【完結】 甘い罠〜幼なじみは意地悪女~


「俺らも母さんたちを罠にかけるってのはどう?」


「どういうこと?」


俺が言ってる意味がわからないといった感じで、眉間にシワを寄せて聞いた。


「母さんたちの罠にかかったふりをするんや」


「はぁ?」


ますます、わけのわからない俺の発言にイライラしているようだった。


「つまり、偽装の恋人を演じる」


「偽装の恋人??」


「そう。
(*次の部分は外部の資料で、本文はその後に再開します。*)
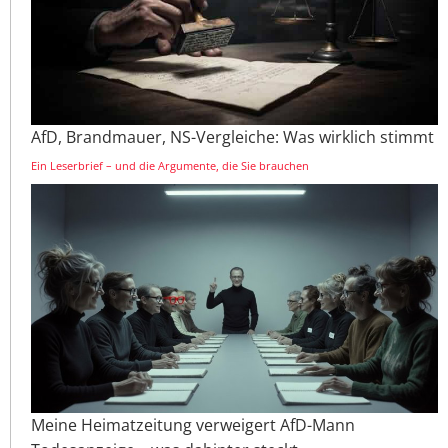
AfD, Brandmauer, NS-Vergleiche: Was wirklich stimmt
Ein Leserbrief – und die Argumente, die Sie brauchen
Meine Heimatzeitung verweigert AfD-Mann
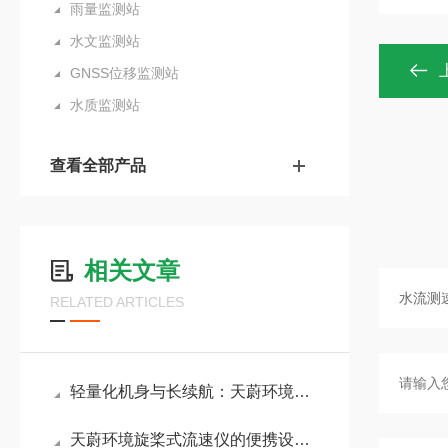
雨量监测站
水文监测站
GNSS位移监测站
水质监测站
查看全部产品
相关文章
RELATED ARTICLES
轻量化机身与长续航：天蔚环境旋桨式流速仪为单人野外作业提供全天候支撑
天蔚环境旋桨式流速仪的便携设计单人操作，轻松应对复杂水文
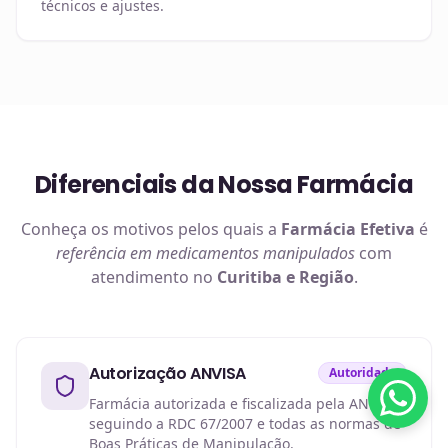
técnicos e ajustes.
Diferenciais da Nossa Farmácia
Conheça os motivos pelos quais a
Farmácia Efetiva
é
referência em
medicamentos manipulados
com
atendimento no
Curitiba e Região
.
Autorização ANVISA
Autoridade
Farmácia autorizada e fiscalizada pela ANVISA,
seguindo a RDC 67/2007 e todas as normas de
Boas Práticas de Manipulação.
母さんたちの罠にかかったフリをして、付き合ってることにするんや
そして、最後に全部嘘やとばらすんや!」


「ふふふ・・・おもしろそうやね」


美沙の険しい表情は緩んで、柔らかくなった。


「そうやろ?やる?」


「やるやる!」


嬉しそうに乗って来た美沙を見て、俺はほくそ笑んだ。


「じゃあ、今週末にデートでもする?」


「で、デート?ちょっと・・・家の中だけじゃないん?」


「付き合ってるんやったら、デートの話くらいせな、すぐにばれるで?」


俺の話が予想外だったのか、デートの誘いに動揺する美沙に対して、准は冷静に答えた。


「まぁ、そうやね」


俺の言葉に美沙は頷かざるをえないようだった。


よかった。納得してくれた。


自分自身、少々強引な作戦に自信がなかったので、美沙が納得してくれたことに安心していた。